Будучи резидентом, Гуго Юльевич Гольдштерн в 1926-1927 годах находился на побывках в Советском Союзе и носил тогу замнаркома здравоохранения Молдавской СССР, а потом был назначен заместителем директора медицинского учреждения со строгим режимом допуска – НИИ «Микроб» в Саратове. Стоит ли говорить, что это была всего лишь «крыша», которую власти дали нашему шпиону. Как они встретились с мамой, не знаю, никогда не интересовался. Но как возник этот брак, как кажется, мезальянс, с человеком на тридцать лет старше? Возможно, маме было необходимо довериться кому-то любящему и надежному, приклониться к нему… От этого брака родилась дочь Мирра, моя старшая сестра. Затем Гуго Юльевич уехал в Германию и Австрию продолжать свою работу, где и погиб. В наследство от него мне достался патефон фирмы «Виктор», на котором я слушал пластинки, немало обогащая свои музыкальные познания.

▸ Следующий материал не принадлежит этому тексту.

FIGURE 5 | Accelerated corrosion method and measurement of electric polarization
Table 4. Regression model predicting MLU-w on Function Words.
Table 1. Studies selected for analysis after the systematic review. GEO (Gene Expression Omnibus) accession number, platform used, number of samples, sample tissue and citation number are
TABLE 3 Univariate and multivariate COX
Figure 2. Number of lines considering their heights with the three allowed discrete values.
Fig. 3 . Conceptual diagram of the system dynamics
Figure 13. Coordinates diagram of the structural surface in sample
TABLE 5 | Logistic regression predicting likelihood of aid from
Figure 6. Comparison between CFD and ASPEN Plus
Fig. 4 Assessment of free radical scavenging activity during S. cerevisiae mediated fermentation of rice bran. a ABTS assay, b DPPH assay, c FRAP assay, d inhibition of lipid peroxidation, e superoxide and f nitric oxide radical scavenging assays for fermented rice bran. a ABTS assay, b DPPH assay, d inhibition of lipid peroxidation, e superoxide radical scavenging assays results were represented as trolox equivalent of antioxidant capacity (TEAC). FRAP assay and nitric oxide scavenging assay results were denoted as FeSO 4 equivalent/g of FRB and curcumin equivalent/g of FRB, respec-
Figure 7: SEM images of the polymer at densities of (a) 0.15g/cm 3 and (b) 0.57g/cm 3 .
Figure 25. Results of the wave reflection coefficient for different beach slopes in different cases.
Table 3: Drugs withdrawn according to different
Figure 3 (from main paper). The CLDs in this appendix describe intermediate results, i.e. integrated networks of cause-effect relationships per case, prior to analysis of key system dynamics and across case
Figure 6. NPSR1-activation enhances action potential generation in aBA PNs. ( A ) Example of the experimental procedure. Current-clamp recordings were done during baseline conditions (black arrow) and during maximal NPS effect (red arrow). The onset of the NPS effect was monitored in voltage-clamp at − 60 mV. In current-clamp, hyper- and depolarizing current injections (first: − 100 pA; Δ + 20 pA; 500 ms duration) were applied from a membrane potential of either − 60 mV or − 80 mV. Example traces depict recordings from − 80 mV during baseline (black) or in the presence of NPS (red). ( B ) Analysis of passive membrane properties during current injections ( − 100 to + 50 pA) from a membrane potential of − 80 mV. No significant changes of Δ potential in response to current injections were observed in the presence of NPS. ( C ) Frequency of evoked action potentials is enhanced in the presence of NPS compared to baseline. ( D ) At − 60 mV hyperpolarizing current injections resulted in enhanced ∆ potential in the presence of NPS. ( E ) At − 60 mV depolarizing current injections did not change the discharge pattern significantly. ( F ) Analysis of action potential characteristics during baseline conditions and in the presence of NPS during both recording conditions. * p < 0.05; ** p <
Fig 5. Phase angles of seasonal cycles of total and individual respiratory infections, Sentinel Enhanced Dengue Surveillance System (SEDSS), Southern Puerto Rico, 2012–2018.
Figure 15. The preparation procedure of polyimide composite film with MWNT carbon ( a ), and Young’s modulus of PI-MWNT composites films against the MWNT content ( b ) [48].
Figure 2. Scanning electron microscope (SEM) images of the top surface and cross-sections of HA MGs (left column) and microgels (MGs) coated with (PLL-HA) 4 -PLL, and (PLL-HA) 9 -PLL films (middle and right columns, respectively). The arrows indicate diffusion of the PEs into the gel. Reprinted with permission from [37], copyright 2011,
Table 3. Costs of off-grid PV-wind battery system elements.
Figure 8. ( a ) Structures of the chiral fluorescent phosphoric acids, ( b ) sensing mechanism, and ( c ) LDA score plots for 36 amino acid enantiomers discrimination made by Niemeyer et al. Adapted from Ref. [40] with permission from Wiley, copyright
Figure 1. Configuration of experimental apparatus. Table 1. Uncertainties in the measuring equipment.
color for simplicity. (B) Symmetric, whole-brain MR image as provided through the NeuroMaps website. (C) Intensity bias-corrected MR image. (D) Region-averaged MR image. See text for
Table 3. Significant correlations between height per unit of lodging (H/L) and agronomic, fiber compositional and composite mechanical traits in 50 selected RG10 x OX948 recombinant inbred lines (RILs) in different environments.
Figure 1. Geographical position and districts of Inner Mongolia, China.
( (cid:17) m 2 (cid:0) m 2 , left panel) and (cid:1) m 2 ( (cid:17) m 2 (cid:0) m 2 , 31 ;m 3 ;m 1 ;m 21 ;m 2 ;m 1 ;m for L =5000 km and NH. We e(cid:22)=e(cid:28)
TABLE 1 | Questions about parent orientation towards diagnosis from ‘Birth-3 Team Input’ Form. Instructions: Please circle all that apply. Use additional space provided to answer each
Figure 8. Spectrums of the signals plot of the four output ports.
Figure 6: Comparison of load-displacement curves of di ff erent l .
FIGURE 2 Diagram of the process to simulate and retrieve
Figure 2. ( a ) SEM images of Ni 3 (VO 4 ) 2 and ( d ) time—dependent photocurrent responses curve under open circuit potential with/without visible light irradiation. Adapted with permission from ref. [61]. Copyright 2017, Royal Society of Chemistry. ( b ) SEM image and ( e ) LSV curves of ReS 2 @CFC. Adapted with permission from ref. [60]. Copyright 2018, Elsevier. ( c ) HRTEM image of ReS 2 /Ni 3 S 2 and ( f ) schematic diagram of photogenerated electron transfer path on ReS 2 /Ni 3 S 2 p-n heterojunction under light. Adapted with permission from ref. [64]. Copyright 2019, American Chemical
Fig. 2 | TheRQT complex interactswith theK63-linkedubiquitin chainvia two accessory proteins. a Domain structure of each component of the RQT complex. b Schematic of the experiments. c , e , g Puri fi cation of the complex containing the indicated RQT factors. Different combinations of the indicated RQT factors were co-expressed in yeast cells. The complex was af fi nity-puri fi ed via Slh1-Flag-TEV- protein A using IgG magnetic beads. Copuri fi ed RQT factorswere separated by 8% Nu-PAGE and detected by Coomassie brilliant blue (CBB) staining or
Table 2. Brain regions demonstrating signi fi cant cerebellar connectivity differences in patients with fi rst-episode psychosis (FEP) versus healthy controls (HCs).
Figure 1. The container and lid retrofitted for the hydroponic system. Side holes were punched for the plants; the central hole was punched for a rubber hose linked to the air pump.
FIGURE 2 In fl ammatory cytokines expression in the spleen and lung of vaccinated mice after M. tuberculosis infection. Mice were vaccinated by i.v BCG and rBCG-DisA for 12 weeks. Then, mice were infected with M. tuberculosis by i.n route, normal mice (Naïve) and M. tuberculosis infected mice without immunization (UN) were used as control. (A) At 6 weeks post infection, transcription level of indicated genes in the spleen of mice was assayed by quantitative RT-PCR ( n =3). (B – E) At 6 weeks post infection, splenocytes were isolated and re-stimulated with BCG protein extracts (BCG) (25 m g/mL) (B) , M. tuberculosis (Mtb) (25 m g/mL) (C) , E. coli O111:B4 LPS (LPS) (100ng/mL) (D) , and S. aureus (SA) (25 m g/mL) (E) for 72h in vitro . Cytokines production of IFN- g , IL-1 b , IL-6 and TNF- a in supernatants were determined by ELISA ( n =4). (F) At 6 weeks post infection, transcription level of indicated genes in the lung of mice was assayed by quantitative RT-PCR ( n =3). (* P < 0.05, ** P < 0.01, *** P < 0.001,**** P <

С моим отцом мама была очень счастлива. У Павла Кондратьевича сразу же наладились прекрасные отношения с Миррой, потому что для всех детей отец был неисчерпаемо интересным человеком, интригующим объемом своих знаний и обладающим уникальной способностью объяснять все на свете понятным, простым языком. Я в те счастливые времена ходил в немецкую группу, где дама старой закалки обучала малышей хорошим манерам. Потом все это зачеркнула война.
После развода с отцом мама, женщина гордая и красивая, наверняка могла бы устроить свою судьбу, но у нее на руках была обуза в виде нас с Миррой. Как человек долга, она поменяла свою женскую судьбу на детей. Русская традиция, в которой ничего героического как бы нет. Поездив по свету, я убедился, что в мире есть совсем другие женщины-матери, и ведут они себя совсем иначе. Правда, я встречал аналогичные российским ситуации в Финляндии и Венгрии, но более нигде. Последовательность, с которой несут свой крест российские женщины, и в частности моя мама, меня всегда впечатляла.
Мама работала на двух работах. Она была рентгенологом, а у рентгенологов рабочий день короче, и поэтому она ежедневно успевала «срабатывать» по две работы, отсутствуя дома с полдевятого утра и до полдевятого вечера. Места, в которых она трудилась, были тоже специфическими: кожно-венерологический диспансер и поликлиника облпартактива. Некая элитарность и избранность контингента в партактивской поликлинике контрастировала с пестрым набором посетителей диспансера, куда шли с триппером, трихофитией, лишаем гладкой кожи, экземой. Она была хорошим врачом, ей многое удавалось. Помню, как с помощью рентгена моя мать лечила лишай на голове у детей Кио.